A friend recently wrote about Peter Maurin, one of the co-founders of the Catholic Worker movement, and posted one of Maurin’s Easy Essays. As a fan of Maurin, I appreciated that. I have long been a fan of Maurin.
Some background.
Peter Maurin was born in France in 1877. He wandered from job to job and vocation to vocation for many years, even tried homesteading in Canada, and eventually emigrated to the United States. He had drifted away for the Catholic Church, but in the 1920’s, inspired by St. Francis of Assisi, he returned to the faith and started trying to live in a Franciscan way. He also read extensively - including works by G. K. Chesterton - and began promoting his thoughts about how to live as Christians in the world, expressing his ideas in a poetic form in what became known as “Easy Essays.”

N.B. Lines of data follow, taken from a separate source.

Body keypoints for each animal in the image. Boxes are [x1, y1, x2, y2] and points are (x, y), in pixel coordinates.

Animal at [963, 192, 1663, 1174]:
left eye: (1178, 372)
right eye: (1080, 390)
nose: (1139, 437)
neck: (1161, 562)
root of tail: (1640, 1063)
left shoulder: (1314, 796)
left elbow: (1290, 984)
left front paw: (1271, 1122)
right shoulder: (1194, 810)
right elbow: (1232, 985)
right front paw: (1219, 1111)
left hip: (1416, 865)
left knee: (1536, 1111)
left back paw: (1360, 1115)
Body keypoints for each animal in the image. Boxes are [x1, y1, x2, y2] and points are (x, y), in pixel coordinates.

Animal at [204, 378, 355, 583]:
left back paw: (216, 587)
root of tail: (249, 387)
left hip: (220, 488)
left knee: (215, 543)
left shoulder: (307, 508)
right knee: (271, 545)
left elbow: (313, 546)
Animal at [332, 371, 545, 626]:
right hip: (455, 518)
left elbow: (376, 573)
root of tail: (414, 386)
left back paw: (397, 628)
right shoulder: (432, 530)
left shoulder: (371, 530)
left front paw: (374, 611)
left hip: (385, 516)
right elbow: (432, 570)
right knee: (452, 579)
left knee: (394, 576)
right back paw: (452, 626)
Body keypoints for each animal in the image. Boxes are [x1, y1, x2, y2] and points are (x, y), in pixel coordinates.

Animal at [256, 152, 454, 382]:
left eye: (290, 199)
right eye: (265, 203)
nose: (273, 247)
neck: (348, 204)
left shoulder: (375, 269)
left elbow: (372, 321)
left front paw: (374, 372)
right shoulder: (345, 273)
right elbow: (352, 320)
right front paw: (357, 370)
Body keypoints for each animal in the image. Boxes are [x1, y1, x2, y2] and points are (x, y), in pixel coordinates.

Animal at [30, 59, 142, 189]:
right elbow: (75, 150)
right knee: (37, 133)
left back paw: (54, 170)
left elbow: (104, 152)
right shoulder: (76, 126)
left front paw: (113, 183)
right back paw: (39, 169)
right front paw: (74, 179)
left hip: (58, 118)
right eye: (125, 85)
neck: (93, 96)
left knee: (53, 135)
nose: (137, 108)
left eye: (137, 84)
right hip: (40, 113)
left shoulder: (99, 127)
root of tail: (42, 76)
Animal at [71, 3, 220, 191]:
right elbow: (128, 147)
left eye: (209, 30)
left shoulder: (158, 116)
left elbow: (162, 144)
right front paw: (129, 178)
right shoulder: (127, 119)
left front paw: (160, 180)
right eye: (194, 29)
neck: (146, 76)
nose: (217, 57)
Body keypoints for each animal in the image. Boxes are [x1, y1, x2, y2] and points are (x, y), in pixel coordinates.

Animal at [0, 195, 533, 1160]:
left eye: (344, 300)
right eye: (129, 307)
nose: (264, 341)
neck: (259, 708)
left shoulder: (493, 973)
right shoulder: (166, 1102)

He met Dorothy Day in 1932, and with her founded the Catholic Worker movement. His Easy Essays were featured in the Worker newspaper, the Catholic Worker.
Maurin died in 1949. But his Easy Essays have been collected. I own one collection put out by the Catholic Worker years ago. I also own a more comprehensive recent collection, The Forgotten Radical Peter Maurin: Easy Essays from the Catholic Worker, edited by Lincoln Rice. (I also have two biographies of him, one by Arthur Sheehan, and one by Marc Ellis.) I even briefly served on the live-in staff at a Catholic Worker House!
Maurin believed in the power of the Church to bring about change in the world, but noted that that power was not being used. One of his Easy Essays was about that problem.
BLOWING THE DYNAMITE
Writing about the Catholic Church,
a radical writer says:
“Rome will have to do more
than to play a waiting game;
she will have to use
some of the dynamite
inherent in her message.”
To blow the dynamite
of a message
is the only way
to make the message dynamic.
If the Catholic Church
is not today
the dominant social dynamic force,
it is because Catholic scholars
have failed to blow the dynamite
of the Church.
Catholic scholars
have taken the dynamite
of the Church,
have wrapped it up
in nice phraseology,
placed it in an hermetic container
and sat on the lid.
It is about time
to blow the lid off
so the Catholic Church
may again become
the dominant social dynamic force.
I’ll post more of his Easy Essays in the future.